Sir William Watson Rutherford, 1st Baronet (1853 – 3 December 1927) was a Conservative party politician in the United Kingdom who was Member of Parliament and Lord Mayor of Liverpool.
Rutherford was from Liverpool, where he was head of a leading legal firm. He was elected to the City Council in 1895.[1]
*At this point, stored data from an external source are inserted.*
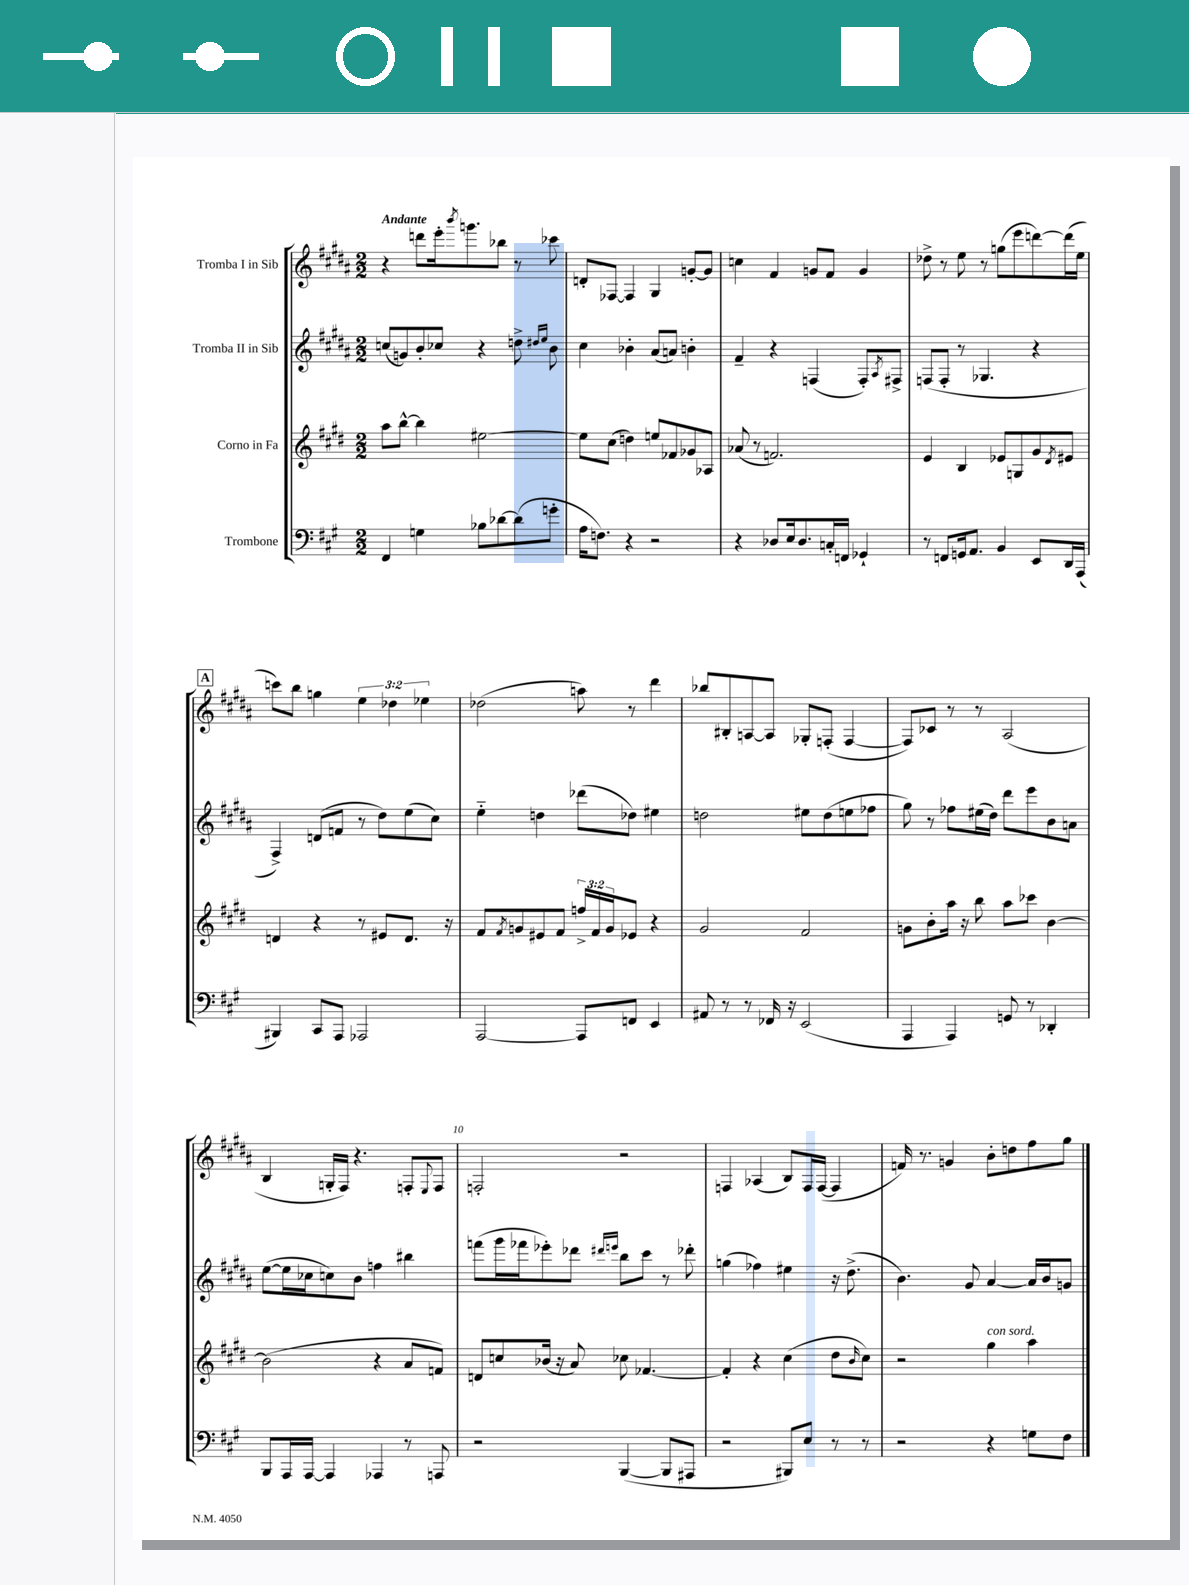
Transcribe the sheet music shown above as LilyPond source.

<<
\new StaffGroup <<
\new Staff = "s0" \with { instrumentName = "Tromba I in Sib" } {
    \clef treble \key b \major \numericTimeSignature \time 2/2 \override Staff.TupletNumber.text = #tuplet-number::calc-fraction-text \tempo "Andante"
    r4 d'''8 e'''16-. \acciaccatura { b'''8 } g'''8. bes''8 r8 ces'''8 |
    d'8-. fes8~ fes4 gis4 g'8~-. g'8 |
    c''4 fis'4 g'8 fis'8 g'4 |
    des''8-> r8 e''8 r8 g''8( e'''8 d'''8~) d'''16( e''16 |
    \mark \markup { \box "A" } c'''8) b''8 g''4 \tuplet 3/2 { e''4 des''4 ees''4 } |
    des''2( a''8) r8 dis'''4 |
    bes''8 bis8-. a8~ a8 ges8-. f8-.( f4~ |
    f8) ces'8 r8 r8 ais2( |
    b4 g16-. fis16) r4. f8-. \appoggiatura { e8 } f8 |
    f2-. r2 |
    f4 aes4( b8) f16 f16~( f4 |
    f'16) r8. g'4 b'8-. d''8 fis''8 gis''8 \bar "|." |
}
\new Staff = "s1" \with { instrumentName = "Tromba II in Sib" } {
    \clef treble \key b \major \numericTimeSignature \time 2/2
    c''8( g'8) b'8-. ces''8 r4 d''8-> \grace { dis''16 e''16 } b'8 |
    cis''4 bes'4-. ais'8( a'8) b'4-. |
    fis'4-- r4 f4( f8-.) \acciaccatura { ais8 } fis8-> |
    f8( f8-. r8 ges4. r4 |
    \mark \markup { \box "A" } fis4->) d'8( f'8 r8 dis''8) e''8( cis''8) |
    e''4-_ d''4 des'''8( des''8) eis''4 |
    d''2 eis''8 d''8( e''8 fes''8 |
    gis''8) r8 fes''8 eis''16( dis''16) dis'''8 e'''8 b'8 a'8 |
    e''8~( e''16 ces''16 c''8) b'8 f''4 bis''4 |
    f'''8( gis'''16 fes'''16 ees'''8-.) des'''8 \grace { dis'''16 e'''16 } b''8 cis'''8 r8 des'''8-. |
    g''4( fes''4) eis''4 r16 dis''8.->( |
    b'4.) gis'8 ais'4~ ais'16 b'16 g'8 \bar "|." |
}
\new Staff = "s2" \with { instrumentName = "Corno in Fa" } {
    \clef treble \key e \major \numericTimeSignature \time 2/2 \override Staff.TupletNumber.text = #tuplet-number::calc-fraction-text
    a''8 b''8~-^ b''4 eis''2~ |
    eis''8 cis''8( d''4) e''8 fes'8 ges'8 aes8 |
    aes'8( r8 f'2.) |
    e'4 b4 ees'8 g8 gis'8 \acciaccatura { dis'8 } eis'8 |
    \mark \markup { \box "A" } d'4 r4 r8 eis'8 d'8. r16 |
    fis'8 \acciaccatura { fis'8 } g'8 eis'8 fis'8 \tuplet 3/2 { f''16-> fis'16 g'16 } ees'8 r4 |
    gis'2 fis'2 |
    g'8 b'8-. a''16 r16 b''8 a''8 ces'''8 b'4~ |
    b'2( r4 a'8 f'8) |
    d'8 c''8 bes'16( r16 a'8) ces''8 fes'4.~ |
    fes'4-. r4 cis''4( dis''8 \grace { b'16 } cis''8) |
    r2 gis''4^\markup { \italic "con sord." } a''4 \bar "|." |
}
\new Staff = "s3" \with { instrumentName = "Trombone" } {
    \clef bass \key a \major \numericTimeSignature \time 2/2
    fis,4 g4 bes8 des'8~ des'8( g'8-. |
    a16 f8.) r4 r2 |
    r4 des8 e16 des8. c16-. f,16 ges,4-! |
    r8 f,8 g,16 a,8. b,4 e,8 d,16 a,,16( |
    \mark \markup { \box "A" } bis,,4) cis,8 a,,8 aes,,2 |
    a,,2~ a,,8 f,8 e,4 |
    ais,8 r8 r8 fes,16 r16 e,2( |
    a,,4 a,,4) g,8 r8 des,4-. |
    b,,8 a,,16 a,,16~ a,,4 aes,,4 r8 a,,8 |
    r2 b,,4~( b,,8 ais,,8 |
    r2 bis,,8) e8 r8 r8 |
    r2 r4 g8 fis8 \bar "|." |
}
>>
>>
\layout { \context { \Score \override BarNumber.break-visibility = ##(#f #t #t) barNumberVisibility = #(every-nth-bar-number-visible 5) } }
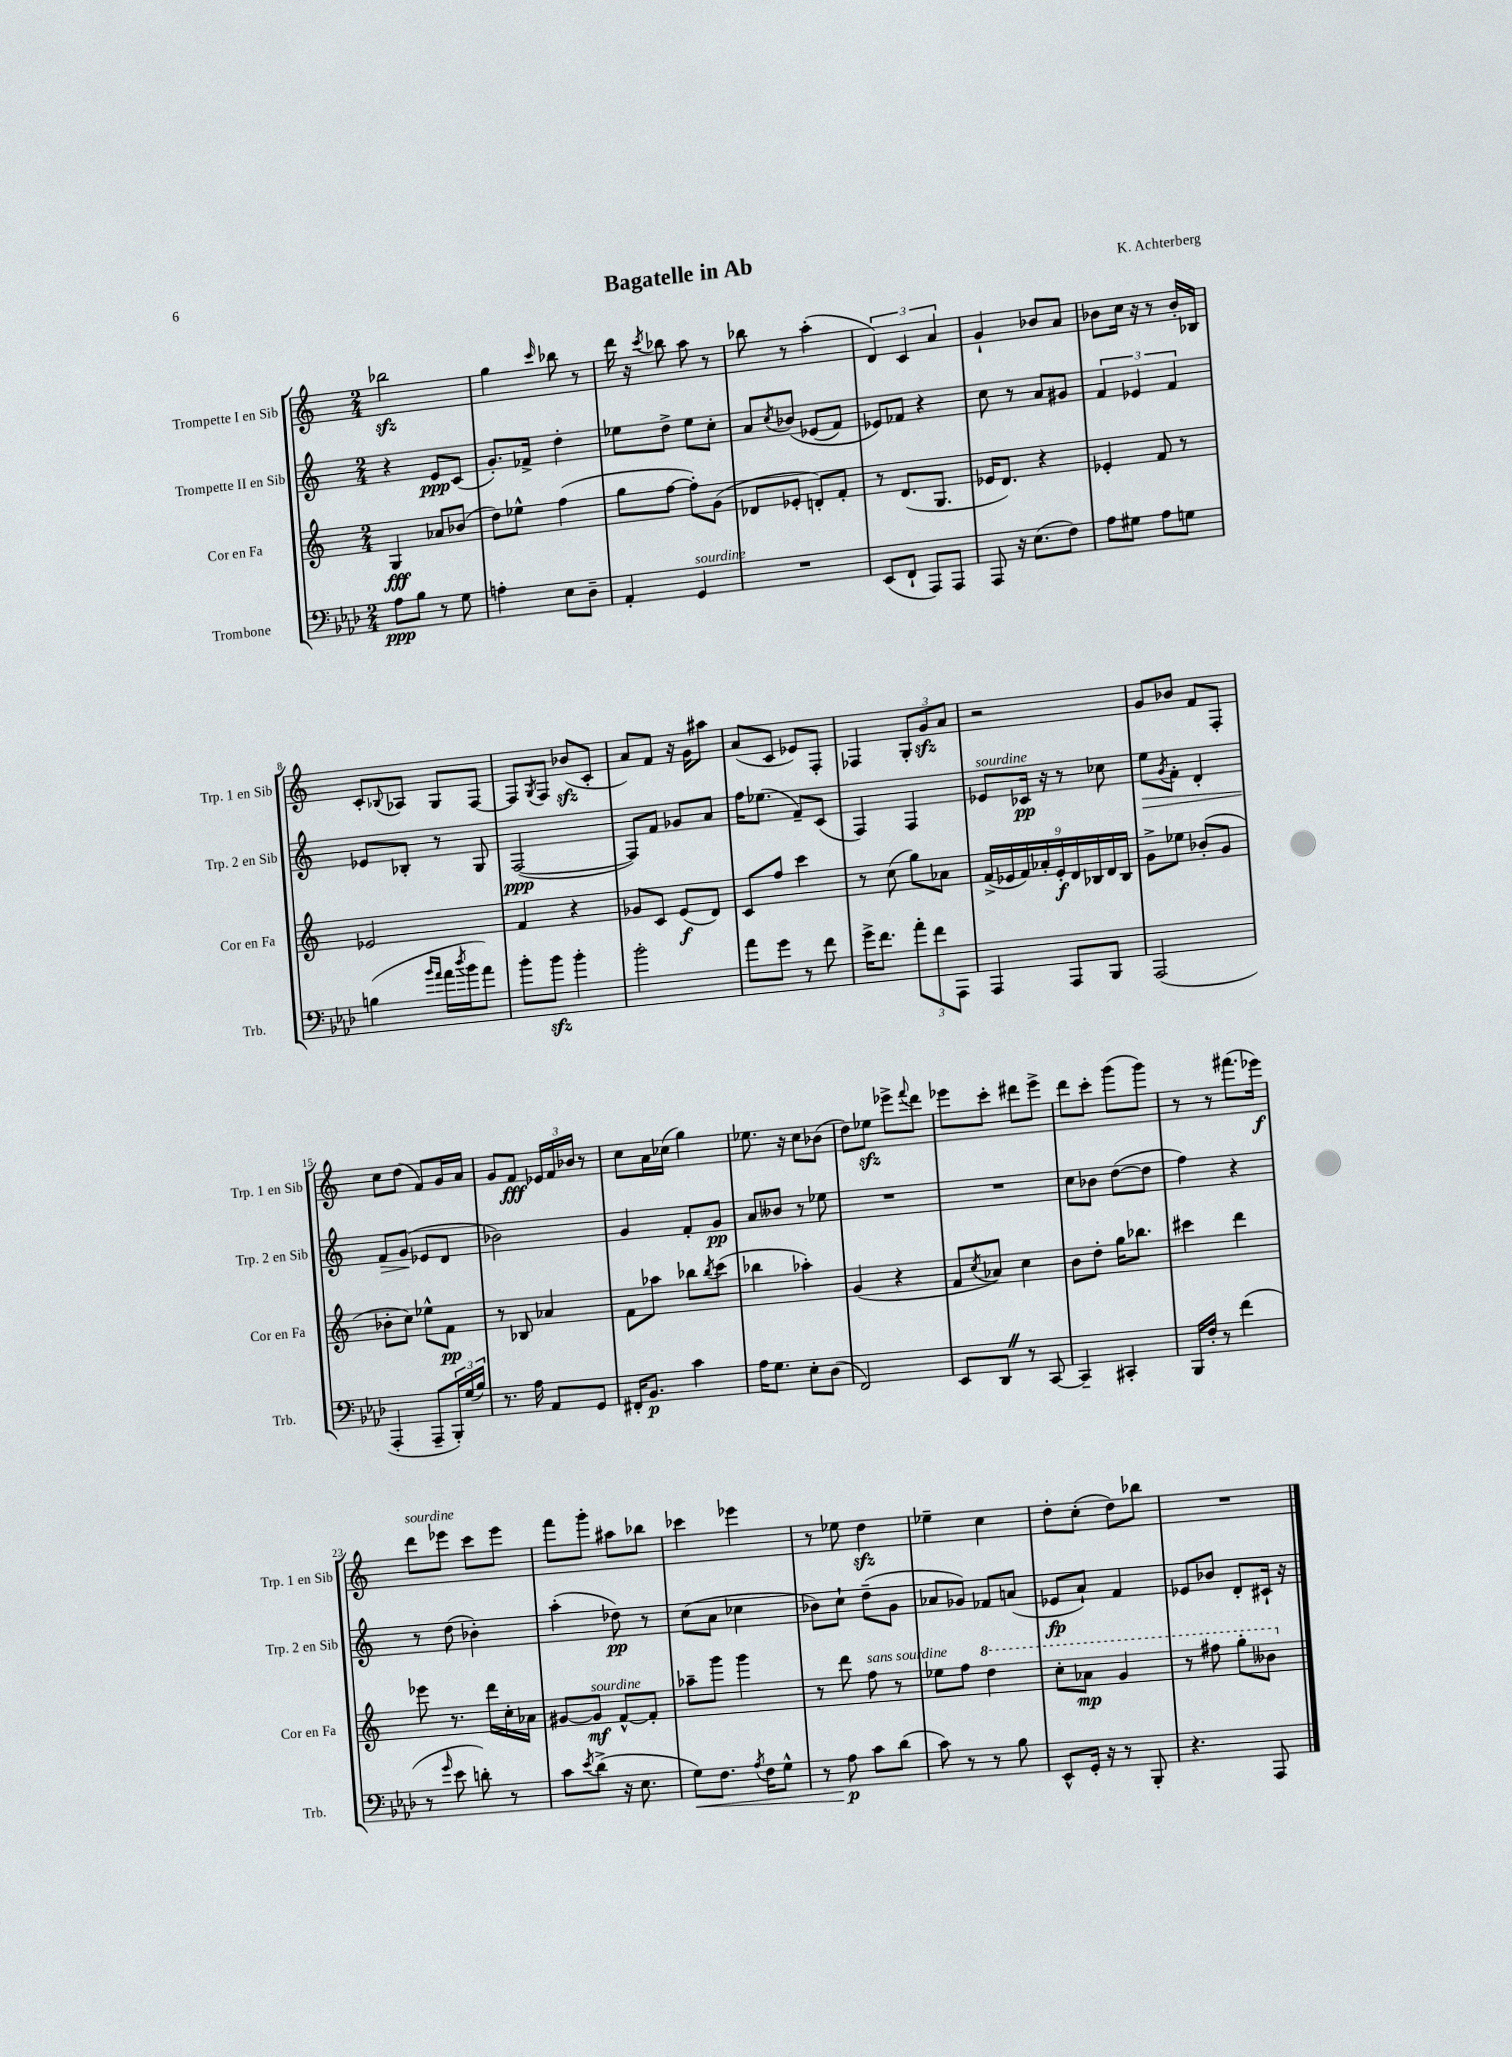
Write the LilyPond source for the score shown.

\header { title = "Bagatelle in Ab" composer = "K. Achterberg" }
<<
\new StaffGroup <<
\new Staff = "s0" \with { instrumentName = "Trompette I en Sib" shortInstrumentName = "Trp. 1 en Sib" } {
    \clef treble \key c \major \numericTimeSignature \time 2/4
    bes''2\sfz |
    g''4 \grace { c'''16 } bes''8 r8 |
    d'''16 r16 \acciaccatura { c'''8 } bes''8 a''8 r8 |
    bes''8 r8 a''4-.( |
    \tuplet 3/2 { d'4) c'4 a'4 } |
    g'4-! bes'8 a'8 |
    bes'8 c''16 r16 r8 bes'16-. bes16 |
    c'8-. \appoggiatura { bes8 } aes8 g8 f8~ |
    f8 \acciaccatura { g8 } f8 bes'8\sfz( c'8-. |
    a'8) f'8 r16 g'16 ais''8 |
    a'8( c'8 ees'8) f8-. |
    fes4 \tuplet 3/2 { g8-. g'8\sfz a'8 } |
    r2 |
    g'8 bes'8 f'8 f8-. |
    c''8 d''8( f'8) g'16 a'16 |
    g'8 f'8\fff \tuplet 3/2 { ees'16 f'16 bes'16 } r8 |
    c''8 a'16 ces''16( g''4) |
    ees''8. r16 c''8 bes'8( |
    d''8) ees''8\sfz ees'''8-> \appoggiatura { f'''8 } d'''8 |
    ees'''8 c'''8-. dis'''8 ees'''8-> |
    d'''8 c'''8-. g'''8( g'''8) |
    r8 r8 fis'''8.( ees'''16\f) |
    d'''8^\markup { \italic "sourdine" } ees'''8 c'''8 ees'''8 |
    f'''8 g'''8-. ais''8 bes''8 |
    ces'''4 ees'''4 |
    r8 ees''8 d''4\sfz |
    ees''4-- c''4 |
    d''8-. c''8-.( d''8) bes''8 |
    R2 \bar "|." |
}
\new Staff = "s1" \with { instrumentName = "Trompette II en Sib" shortInstrumentName = "Trp. 2 en Sib" } {
    \clef treble \key c \major \numericTimeSignature \time 2/4
    r4 e'8\ppp c'8( |
    g'8.-.) fes'16-> d''4-. |
    ees''8 d''8-> ees''8 c''8-. |
    a'8 \acciaccatura { c''8 } bes'8\( ees'8( f'8) |
    ees'8\) fes'8 r4 |
    c''8 r8 a'8 gis'8 |
    \tuplet 3/2 { f'4 ees'4 f'4 } |
    ees'8 bes8-. r8 g8 |
    f2~\ppp( |
    f8) f'8 ges'8 a'8 |
    f''16 ees''8.( f'8--) c'8( |
    f4) f4 |
    ees'8^\markup { \italic "sourdine" } ces'16\pp r16 r8 ces''8 |
    e''8\> \acciaccatura { g'8 } f'8-. d'4-. |
    f'8 g'8\!( ees'8 d'8 |
    bes'2) |
    g'4 f'8-. g'8\pp |
    a'8 beses'8 r8 ees''8 |
    R2 |
    R2 |
    c''8 bes'8 d''8~( d''8 |
    f''4) r4 |
    r8 d''8( bes'4-.) |
    a''4-.( des''8\pp) r8 |
    c''8( a'8 ces''4 |
    bes'8) c''8-! d''8--( g'8 |
    aes'8 ges'8) fes'8 a'8( |
    ees'8\fp a'8-!) f'4 |
    ees'8 bes'8 d'8-. cis'16-! r16 \bar "|." |
}
\new Staff = "s2" \with { instrumentName = "Cor en Fa" shortInstrumentName = "Cor en Fa" } {
    \clef treble \key c \major \numericTimeSignature \time 2/4
    g4\fff aes'8 bes'8( |
    d''8) ees''8-^ f''4( |
    g''8 f''8~ f''8-.) g'8( |
    des'8 ees'8-. d'8-.) f'8-. |
    r8 d'8.( g8. |
    ees'16 d'8.) r4 |
    ees'4-. f'8 r8 |
    ees'2 |
    f'4 r4 |
    ges'8 c'8 e'8\f( d'8) |
    c'8 f''8 c'''4 |
    r8 c''8( g''8) aes'8 |
    \tuplet 9/8 { f'16->( ees'16 f'16) aes'16-. ees'16-.\f d'16 bes16 d'16 bes16 } |
    g'8-> ees''8 bes'8-.( g'8 |
    bes'8-. c''8) ees''8-^ f'8\pp |
    r8 bes8 aes'4 |
    f'8 aes''8 bes''8 \acciaccatura { bes''8 } c'''8( |
    bes''4 aes''4-.) |
    g'4( r4 |
    f'8 \acciaccatura { c''8 } aes'8) c''4 |
    b'8 d''8-. g''16 bes''8. |
    cis'''4 d'''4 |
    ees'''8 r8. d'''16 c''16-. aes'16 |
    gis'8~ gis'8\mf^\markup { \italic "sourdine" } f'8~-^ f'8-. |
    aes''8-- g'''8 g'''4 |
    r8 d'''8 f''8^\markup { \italic "sans sourdine" } r8 |
    ees''8 f''8 \ottava #1 d'''4 |
    c'''8-. aes''8\mp g''4 |
    r8 fis'''8 g'''8-. beses''8 \ottava #0 \bar "|." |
}
\new Staff = "s3" \with { instrumentName = "Trombone" shortInstrumentName = "Trb." } {
    \clef bass \key aes \major \numericTimeSignature \time 2/4
    aes8\ppp bes8 r8 g8 |
    a4-. ees8 des8-- |
    aes,4-. g,4^\markup { \italic "sourdine" } |
    R2 |
    ees,8( f,8-! aes,,8) aes,,8 |
    aes,,8 r16 ees8.( f8) |
    aes8 gis8 aes8 g8 |
    b4( \grace { bes'16 aes'16 } aes'16 \acciaccatura { des''8 } bes'16 aes'8) |
    bes'8-. bes'8\sfz bes'4-. |
    bes'2-. |
    aes'8 g'8 r8 f'8 |
    g'16-> f'8. \tuplet 3/2 { aes'8-. f'8 aes,,8 } |
    aes,,4 aes,,8 bes,,8 |
    aes,,2( |
    aes,,4-. aes,,8-- \tuplet 3/2 { bes,,16-.) g16( bes16) } |
    r8. aes16 aes,8 g,8 |
    fis,16-. bes,8.\p c'4 |
    aes16 g8. ees8-. des8( |
    f,2) |
    ees,8 des,8 \once \override BreathingSign.text = \markup { \musicglyph "scripts.caesura.straight" } \breathe r8 c,8~ |
    c,4-- cis,4-. |
    bes,,16 f16-. r8 f'4( |
    r8 \grace { g'16 } ees'8 d'8-.) r8 |
    c'8 \acciaccatura { ees'8 } des'8->( r16 ees8. |
    g8\<) f8. \acciaccatura { aes8 } f16 g8-^ |
    r8 aes8\p\! c'8 des'8( |
    c'8) r8 r8 bes8 |
    ees,8-^ g,16-. r16 r8 bes,,8-. |
    r4. aes,,8 \bar "|." |
}
>>
>>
Rutherford was an unsuccessful candidate in the 1900 general election for the Liverpool Scotland constituency. He was elected Lord Mayor of Liverpool in November 1902,[2] but resigned in early January 1903 to be the candidate in a by-election for parliament.[3] After he was elected to parliament on 20 January 1903,[4] he was also re-elected as mayor on 4 February 1903 and served the remainder of the term until November 1903.[5] He was the Member of Parliament (MP) for Liverpool West Derby from the January 1903 by-election until 1918, and for Liverpool Edge Hill from 1918 to 1923.
He was knighted in the 1918 New Year Honours and made a baronet on 24 July 1923. He developed the Rutherford Code for transmitting chess moves over a telegraph.
References
- ↑ "Election intelligence". The Times. No. 36970. London. 6 January 1903. p. 4.
- ↑ "Election of Mayors". The Times. No. 36922. London. 11 November 1902. p. 12.
- ↑ "Election intelligence". The Times. No. 36971. London. 7 January 1903. p. 8.
- ↑ "No. 27518". The London Gazette. 23 January 1903. p. 465.
- ↑ "Former Mayors and Lord Mayors of the City of Liverpool". Liverpool City Council. Archived from the original on 22 August 2008. Retrieved 7 August 2008.